Fluorous solvents have been widely used as reaction media in organic synthesis for more than 40 years. Among the fluorous solvents, perfluorinated solvents are the most well-known for being used in organic synthesis, because they form a clear phase interface with organic molecules at room temperature as a result of special interactions, and this phase interface disappears as the temperature rises. Moreover, there is another type of fluorous solvent as a reaction medium in organic synthesis that has recently attracted a great deal of attention, which involves polar fluorinated arenes, such as trifluorotoluene (BTF), fluorobenzene (PhF), 1,2-difluorobenzene (DFB), and the like (Figure 1B). Due to their special physical and chemical properties, these polar fluorinated arenes are highly important not only as reaction media but also as essential and fundamental building blocks for the synthesis of some special fluorine-containing materials, agrochemicals, and medicines. Therefore, they are of great interest and in high demand for the chemical industry. The molecular structures of polar fluorinated arenes are partially fluorinated, which make them amphipathic to both fluorocarbons and organics. It is also considered to be more environmentally friendly due to the fact that it contains less fluorine. Besides being miscible with perfluorinated solvents and organic solvents, they are also capable of excellently dissolving organic compounds. Therefore, they are also referred to as “amphiphilic” or “hybrid” fluorous solvents, and it is traditionally believed that organic solutes in them distribute as a homogeneous solution.
These polar fluorinated arenes not only have unique physical and chemical properties, such as considerable polarity and special coordinating ability, but also enhance their metabolic stability with the introduction of C–F bonds, which encourage people to utilize some of them in organic synthesis for safety purposes.
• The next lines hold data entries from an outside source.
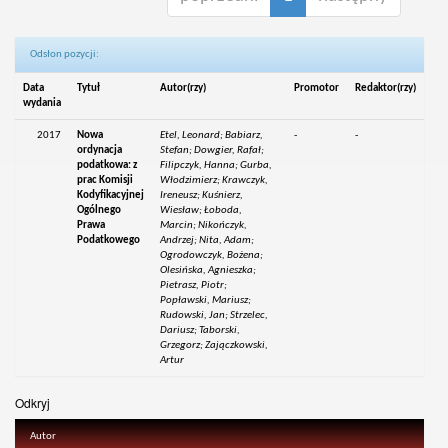
Odsłon pozycji:
Data
Tytuł
Autor(rzy)
Promotor
Redaktor(rzy)
wydania
2017
Nowa
Etel, Leonard; Babiarz,
-
-
ordynacja
Stefan; Dowgier, Rafał;
podatkowa: z
Filipczyk, Hanna; Gurba,
prac Komisji
Włodzimierz; Krawczyk,
Kodyfikacyjnej
Ireneusz; Kuśnierz,
Ogólnego
Wiesław; Łoboda,
Prawa
Marcin; Nikończyk,
Podatkowego
Andrzej; Nita, Adam;
Ogrodowczyk, Bożena;
Olesińska, Agnieszka;
Pietrasz, Piotr;
Popławski, Mariusz;
Rudowski, Jan; Strzelec,
Dariusz; Taborski,
Grzegorz; Zajączkowski,
Artur
Odkryj
Autor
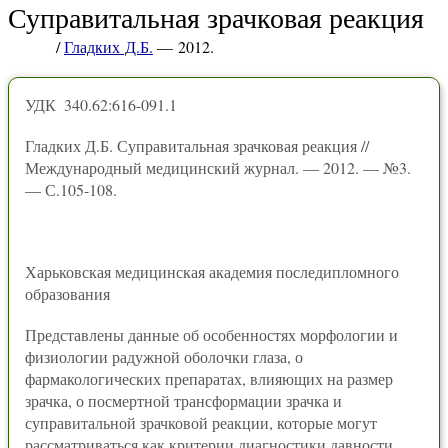
Суправитальная зрачковая реакция
/
Гладких Д.Б.
— 2012.
УДК 340.62:616-091.1
Гладких Д.Б. Суправитальная зрачковая реакция //
Международный медицинский журнал. — 2012. — №3.
— С.105-108.
Харьковская медицинская академия последипломного
образования
Представлены данные об особенностях морфологии и
физиологии радужной оболочки глаза, о
фармакологических препаратах, влияющих на размер
зрачка, о посмертной трансформации зрачка и
суправитальной зрачковой реакции, которые могут
рассматриваться как критерии диагностики давности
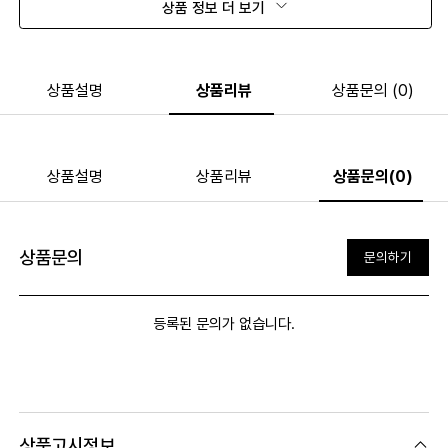
상품 정보 더 보기
상품설명
상품리뷰
상품문의 (0)
상품설명
상품리뷰
상품문의(0)
상품문의
문의하기
등록된 문의가 없습니다.
상품고시정보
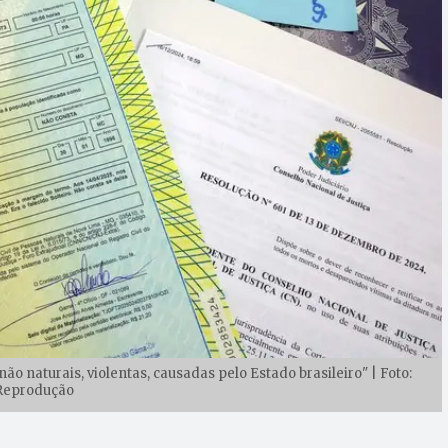
 naturais, violentas, causadas pelo Estado brasileiro" | Foto:
Reprodução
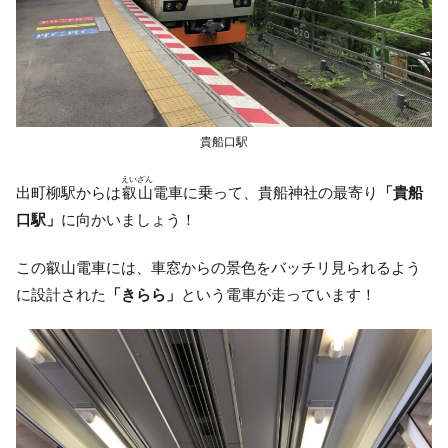
貴船口駅
えいざん
出町柳駅からは
叡山
電車に乗って、貴船神社の最寄り
「貴船
口駅」
に向かいましょう！
この叡山電車には、車窓からの景色をバッチリ見られるよう
に設計された
「きらら」
という電車が走っています！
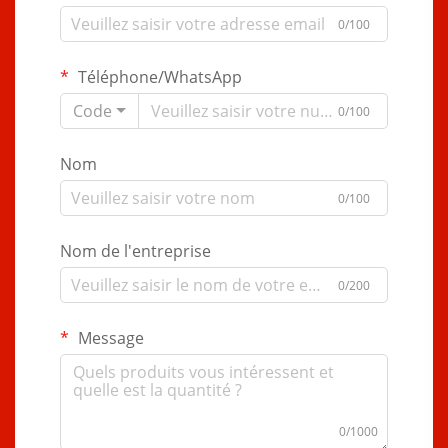
0/100
Téléphone/WhatsApp
Code
0/100
Nom
0/100
Nom de l'entreprise
0/200
Message
0/1000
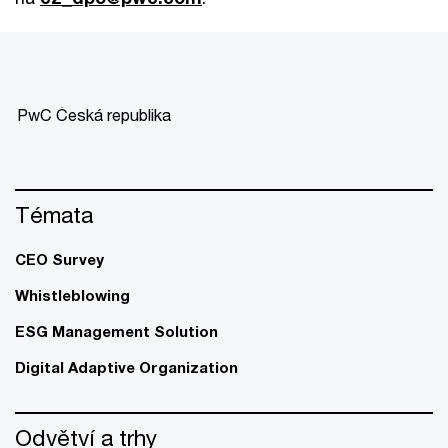
PwC Česká republika
Témata
CEO Survey
Whistleblowing
ESG Management Solution
Digital Adaptive Organization
Odvětví a trhy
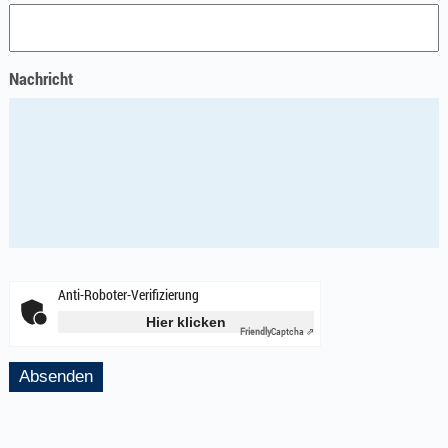
Nachricht
Anti-Roboter-Verifizierung
Hier klicken
Friendly
Captcha ⇗
Absenden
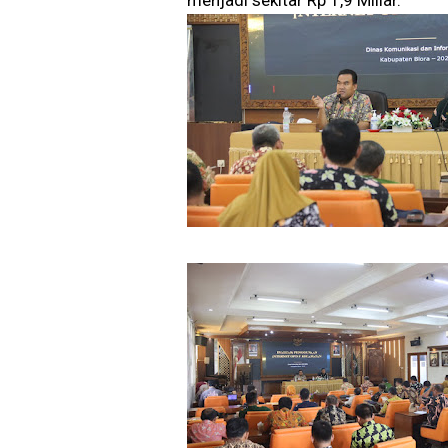
menjadi sekitar Rp 1,9 Miliar.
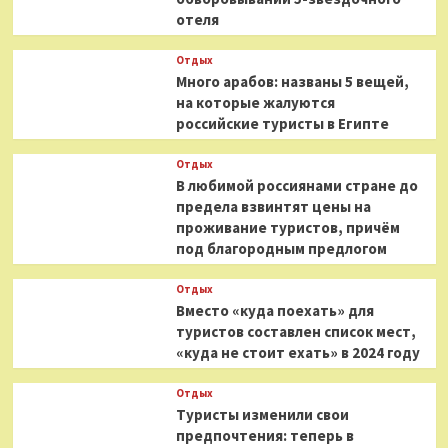
отеля
Отдых
Много арабов: названы 5 вещей,
на которые жалуются
российские туристы в Египте
Отдых
В любимой россиянами стране до
предела взвинтят цены на
проживание туристов, причём
под благородным предлогом
Отдых
Вместо «куда поехать» для
туристов составлен список мест,
«куда не стоит ехать» в 2024 году
Отдых
Туристы изменили свои
предпочтения: теперь в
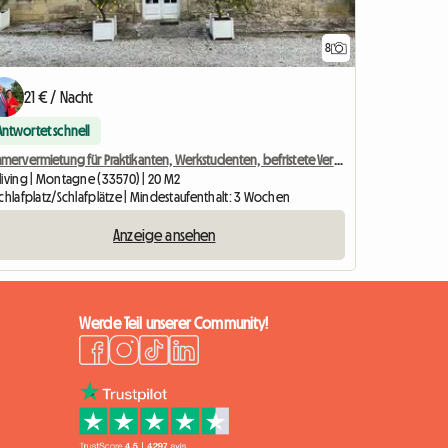
8
21 € / Nacht
Antwortet schnell
Zimmervermietung für Praktikanten, Werkstudenten, befristete Verträge etc.
living | Montagne (33570) | 20 M2
Schlafplatz/Schlafplätze | Mindestaufenthalt: 3 Wochen
Anzeige ansehen
Werde Teil unserer Community!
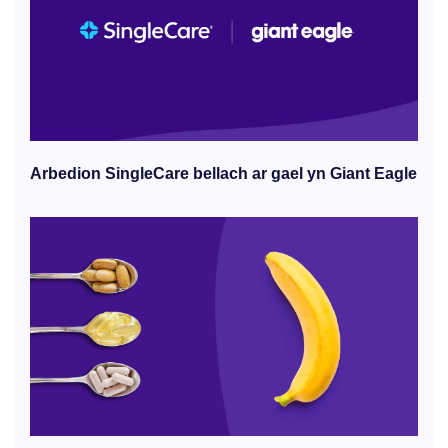
Arbedion SingleCare bellach ar gael yn Giant Eagle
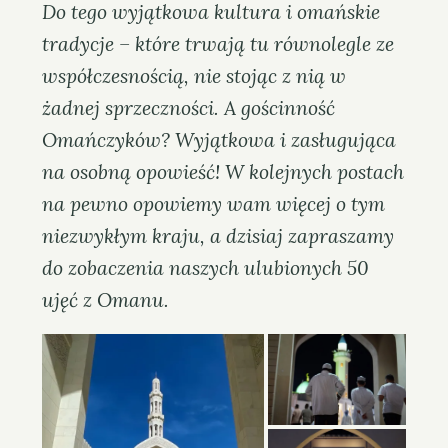
Do tego wyjątkowa kultura i omańskie
tradycje – które trwają tu równolegle ze
współczesnością, nie stojąc z nią w
żadnej sprzeczności. A gościnność
Omańczyków? Wyjątkowa i zasługująca
na osobną opowieść! W kolejnych postach
na pewno opowiemy wam więcej o tym
niezwykłym kraju, a dzisiaj zapraszamy
do zobaczenia naszych ulubionych 50
ujęć z Omanu.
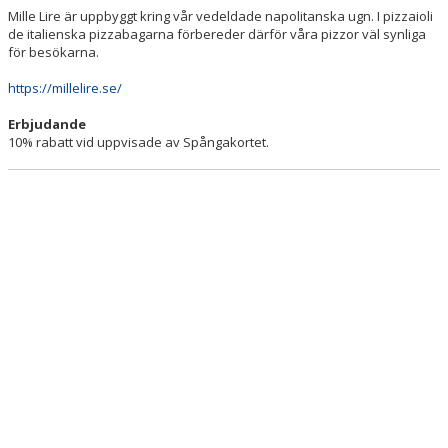
MEDLEMSAPP
Mille Lire är uppbyggt kring vår vedeldade napolitanska ugn. I pizzaioli
de italienska pizzabagarna förbereder därför våra pizzor väl synliga
för besökarna.
BÖRJA SPELA
https://millelire.se/
BÖRJA COACHA
Erbjudande
10% rabatt vid uppvisade av Spångakortet.
BLI LAGFÖRÄLDER
BLI STÖDMEDLEM
VILL DU SYNAS MED SPÅNGA BASKET?
TRÄNINGSKLINIKEN
MINILIGAN CUP 24/25
KELP
BR AXELSSONS
GEORGES KLIPP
In electrochemistry, redox reactions, Lewis acid-catalyzed reactions, phase transfer reactions, transition metal-catalyzed reactions, and many other applications, these solvents are widely used. Recently, the important role that these polar fluorinated arenes play in free radical reactions has gradually attracted the attention of researchers, such as the diversification of C–H bonds through radical chain transfer in BTF. C–F bonds in these solvents exhibit high bond dissociation energies (can be up to 130 kcal/mol), which might make them difficult to react with organic free radicals. However, it has not yet been determined how these solvents promote free radical reactions through weak interactions; and to the best of our knowledge, the aggregation of organic radicals in them has not been reported. The aggregation of organic molecules in the aqueous phase has been demonstrated to accelerate organic radical reactions and other electron transfer-involved catalytic reactions. However, the molecular structure and properties of polar fluorinated arenes and water are very different, so the rules summarized in the field of lipophilic and hydrophobic interactions of organic molecules cannot be directly applied to the system of polar fluorinated arenes, which are fluorocarbon/hydrocarbon-amphiphilic fluorous solvents. It is therefore of significant scientific interest to determine whether organic radicals have special aggregation behaviors in amphiphilic fluorous solvents such as polar fluorinated arenes. Further, understanding and revealing the behavior and rules of organic free radical aggregates in amphiphilic polar fluorinated arenes is very important for designing and developing new free radical reactions with these solvents in the future.
Recently, Tianfei Liu’s group have presented organic radical molecules aggregate in polar fluorinated arenes which exhibit fluorocarbon–hydrocarbon amphiphilicity. There was a significant effect of the intermolecular hydrogen bonding substituent (class II) and long-chain saturated hydrocarbon substituents (class III) on the aggregation of organic free radicals in the environments of polar fluorinated arenes. Concentration-dependent UV–vis measurements were performed to determine the CAgCs of both class II and class III organic radicals in these fluorinated arenes. TEM examination demonstrated that the aggregate particles were spherical in shape. Based on EPR studies, it has been demonstrated that the rotational speed of organic free radical molecules of class III is slower than that of class II molecules in their respective aggregates, and their aggregation is tighter than that of class II molecules. Further electrochemical studies determined how the particle size of the aggregates in polar fluorinated arenes changes with the radical's concentration, as well as showing in polar fluorinated arenes the aggregation behaviors of organic free radical molecules with intermolecular hydrogen bonding substituents can significantly increase the rate constant of their catalytic electro-oxidation of benzyl alcohol. The above elucidated SAgR can therefore be used as guidelines to adjust the performance of organic radical reactions in polar fluorinated arenes through the control of the aggregation of the corresponding radical molecules in these reaction media. Relevant achievements were published in Aggregate, 2024, DOI: 10.1002/agt2.543.